EXERCISE DIRECTIONS -
List every distinct hyphenated word in the deck commentary below, giving each one once.

TEXT PROVIDED -
Sadly, this means Mono-Green is no longer the deck I would recommend, as I it cannot interrupt this game plan—which will just result in you being slaughtered. On the other hand, those control decks I mentioned with lots of sweepers should do just fine.
As I mentioned earlier, the UK PTQ this weekend had a multitude of control-style decks. Can you guess the M13 card that made these appear from the woodwork? It’s everyone’s favorite goat-making artifact: Trading Post. It has teamed up in the UK with Tezzeret to make this:
UB Tezzert Post by Jack Mitchell-Burns
I like the inclusion of Post into a Tezzeret-style list which wants to play and sacrifice lots of artifacts. Trading Post does, well, basically everything, including become a 5/5. With so many artifacts, Tezzeret’s ultimate provides a pretty good win condition. I have not tried this list myself, so I will resist commenting too much, but I’m excited to try it out.
As decks like this come to prevalence Ground Seal is going to become a must in the sideboard of all green decks, and this may even be enough to stop their progression in the metagame entirely. I would recommend Ground Seal even if you don’t expect any Trading Post lists, as it proved remarkably powerful against Delver this weekend for the Mono-Green decks.

(Saved entries)
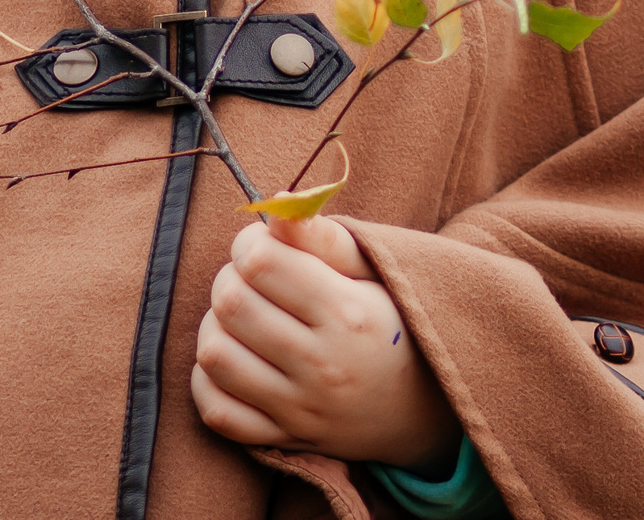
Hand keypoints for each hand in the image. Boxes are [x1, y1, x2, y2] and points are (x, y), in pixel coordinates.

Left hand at [190, 215, 460, 472]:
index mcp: (348, 314)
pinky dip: (210, 382)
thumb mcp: (376, 273)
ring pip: (215, 356)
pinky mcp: (287, 440)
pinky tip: (236, 359)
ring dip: (216, 326)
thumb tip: (274, 203)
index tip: (263, 245)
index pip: (260, 262)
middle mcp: (323, 365)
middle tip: (252, 280)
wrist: (433, 408)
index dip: (249, 242)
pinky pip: (218, 413)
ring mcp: (302, 409)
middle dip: (229, 278)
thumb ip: (323, 237)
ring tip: (241, 319)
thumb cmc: (398, 323)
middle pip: (230, 304)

ANSWER SPACE -
Mono-Green, control-style, goat-making, Mitchell-Burns, Tezzeret-style